2.1. Stop Error Alert:
This is also the default alert that appears when you do not setup any custom error alert messages. Excel will not allow you to enter the invalid entries and you should type the allowed values.
2.2. Information Error Alert:
This is a simple information alert and Excel will allow you to continue with the invalid value when you click on “OK” button.
2.3. Warning Error Alert:
This is a warning and Excel will offer you options to continue or cancel.
3. Validation Rule Input Message
Just like an error alert, you can also create a display message when clicking on the cell. This will help to type the correct data one-step before getting the error.
- Select the cell or range of cells and go to “Data > Data Validation” as explained above.
- When you are on the “Data Validation” dialog, go to “Input Message” tab.
- In the “Title” entry box, enter the message heading for your error.
- Enter the details of the rule under the “Input message” pane.
Click on the validated cell to see the input message appears like below as an instruction.
This will be useful when you have a large Excel with different kinds of data validation across different cells.
Related: How to fix formula errors in Excel?
4. Validation Rules of Existing data
When you create a validation rule, it is unlikely that your Excel table is still empty. Therefore, you have to take care for a few settings when using validation rules on existing data.
4.1. Extending Data Validation
When you select cells outside validation rules and click on the “Data Validation” option, Excel will prompt you with a message.
You can click on “Yes” to extend the validation to the selected cells. However, the problem is that Excel will NOT validate any of the existing data with your validation rules. You can only use a validation rule for entries that follow a previously set rule. Excel will ignore the existing data without any validation. The only option available in Excel is to label the invalid data so that you can manually correct them.
4.2. Labeling Existing Invalid Values
In order to find the invalid existing data cells, go to “Data” menu and click on the “Data Validation” dropdown button under the “Data Tools” group. Now, select the entry “Circle Invalid Data” to highlight the invalid cells with red circles like below:
4.3. Removing Labeling on Invalid Data
Using validation circles, you can create a clear overview of invalid data in your table. If you have corrected the values or you do not need the circles anymore, you can easily remove them.
You can again use the entry “Clear Validation Circles” under “Data Validation” dropdown to remove the red circle labeling.
5. Validation Rule List
As an alternative to validation rules, you can use a list containing all valid values. Therefore, every user can simply choose between the available values and insert the correct data. In other words, you can restrict the user to select within the specified values. In our example case, you can only allow the marks like 50, 60, 70, 80 and 90 and restrict any other user input.

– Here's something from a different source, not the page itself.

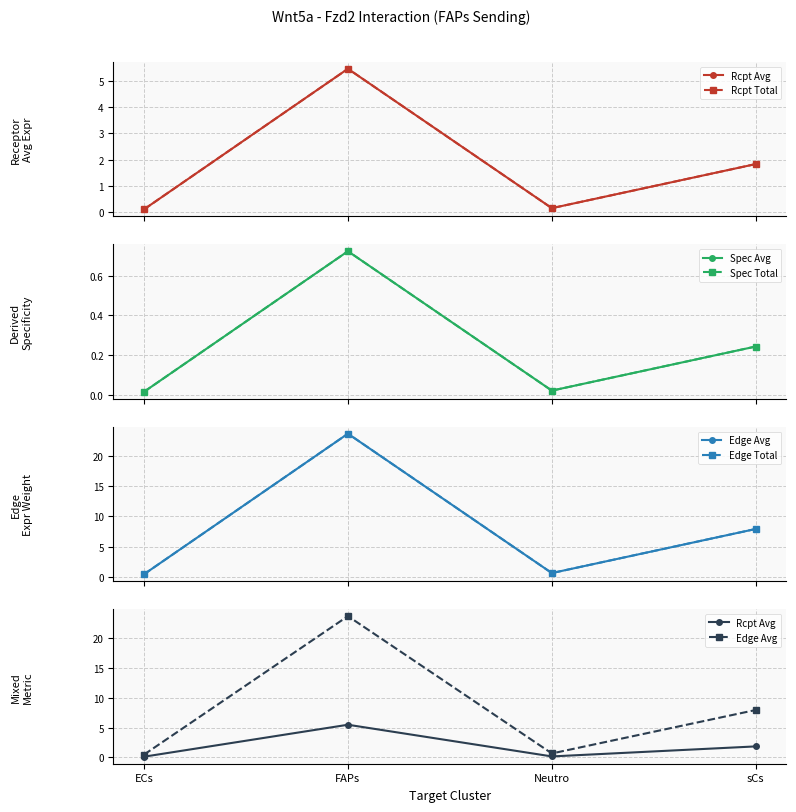

What is the sum of all Rcpt Total values?

7.6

When you are in the “Data Validation” pop-up, go to “Settings” tab:
- Select “List” entry from the “Allow” dropdown box.
- Select the “In-cell dropdown” option to show the values in the dropdown.
- Check or uncheck “Ignore blank” option based on your need.

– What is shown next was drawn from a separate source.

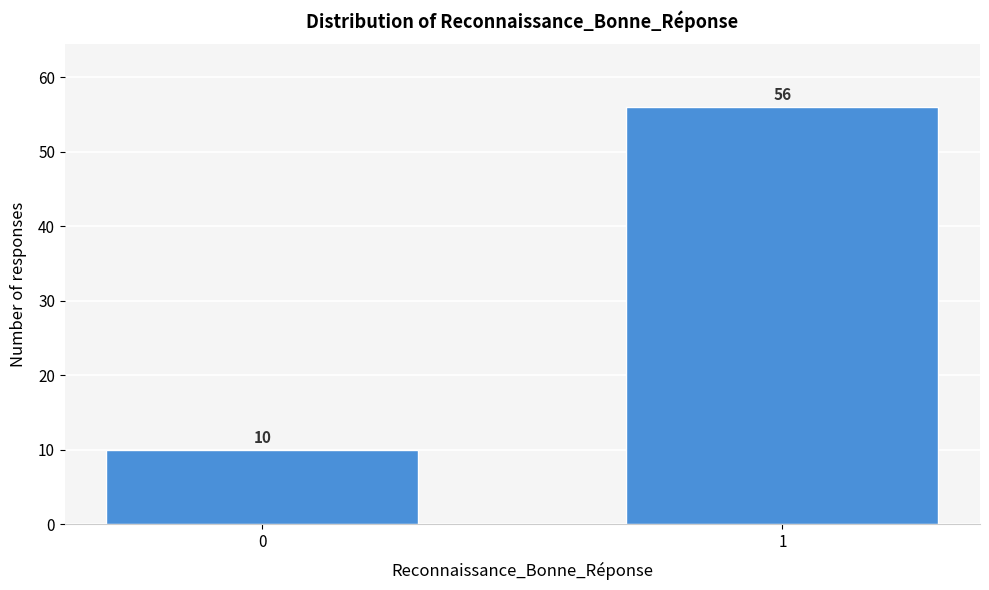

Reading left to right, extract all data points from this chart.

0=10	1=56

- Enter the allowed values in the “Source” text box with comma separated. If the required values already exist in a table or in other sheets, after clicking in the “Source” box, select the corresponding area to adopt the values. Ensure the source for the values are available within the same Excel book so that it will work when you share the Excel with others.
- Click “OK” button to save your changes.
The cell formatted in this way receives a list arrow upon activation. You can now either enter one of the possible values manually or open the list via the arrow button and then select the desired entry.
You can also setup input message and error alert as explained above.
Use the “Clear All” button to remove all data validation, input messages and error alerts with one click.